A coping skill is a behavioral tool that may be used by individuals to offset or overcome hardship, disadvantage, or disability without correcting or removing the underlying condition. Coping skills are also sometimes called workarounds.

Virtually all living beings routinely utilize coping skills in everyday life. These are perhaps most obvious in response to physical disabilities. An easy example of the use of coping skills in the animal kingdom are three-legged dogs, which typically learn to overcome the obvious disability to become as agile and mobile as their four-legged counterparts, whether born with the impairment or having received it due to an injury.

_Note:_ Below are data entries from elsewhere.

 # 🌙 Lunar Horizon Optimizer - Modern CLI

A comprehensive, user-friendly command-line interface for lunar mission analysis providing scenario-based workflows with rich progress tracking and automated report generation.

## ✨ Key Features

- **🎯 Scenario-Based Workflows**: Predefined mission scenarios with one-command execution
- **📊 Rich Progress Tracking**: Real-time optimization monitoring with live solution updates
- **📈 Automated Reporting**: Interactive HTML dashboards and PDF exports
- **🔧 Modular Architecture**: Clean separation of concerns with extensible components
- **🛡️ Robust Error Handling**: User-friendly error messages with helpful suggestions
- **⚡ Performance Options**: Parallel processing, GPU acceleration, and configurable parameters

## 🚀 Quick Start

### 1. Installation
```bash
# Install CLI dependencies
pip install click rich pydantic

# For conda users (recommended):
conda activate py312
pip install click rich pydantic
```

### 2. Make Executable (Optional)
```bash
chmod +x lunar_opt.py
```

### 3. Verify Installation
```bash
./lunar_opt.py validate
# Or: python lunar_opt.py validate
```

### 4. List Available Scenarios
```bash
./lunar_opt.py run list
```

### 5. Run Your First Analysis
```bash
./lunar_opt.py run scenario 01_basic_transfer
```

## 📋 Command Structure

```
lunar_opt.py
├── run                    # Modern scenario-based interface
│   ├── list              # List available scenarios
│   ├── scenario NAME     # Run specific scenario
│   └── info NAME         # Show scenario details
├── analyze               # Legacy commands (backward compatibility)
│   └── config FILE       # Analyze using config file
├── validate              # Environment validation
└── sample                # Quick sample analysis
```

When helping humans deal with particular problems, trained counselors have found that a focus of attention on coping skills (with or without remedial action) often helps individuals.
The range of successful coping skills varies widely with the problems to be overcome.

However, the learning and practice of coping skills are generally regarded as very helpful to most individuals. Even the sharing of learned coping skills with others is often beneficial.

When coping methods are overused, they may actually worsen one’s condition. Alcohol and cocaine, for example, may provide temporary escape from one’s problems, but, with excess use, ultimately result in greater hardship.

One group of coping skills are coping mechanisms, defined as the skills used to reduce stress. In psychological terms these are consciously used skills, and defense mechanisms are their unconscious counterpart. Overuse of coping mechanisms (such as avoiding problems or working obsessively) and defense mechanisms (such as denial and projection) may aggravate one’s problem rather than remedy it.

In psychology, coping is the process of successfully managing difficult circumstances, expending effort to solve personal and interpersonal problems, and seeking to master, minimize, reduce or tolerate stress or conflict.

In dealing with disease, people tend to use one of the two main coping strategies: either problem focused or emotion focused coping.

People using problem focused strategies try to deal with the cause of the problem. They do this by finding out information on the disease, learning new skills to manage it and rearranging their lives around the disease.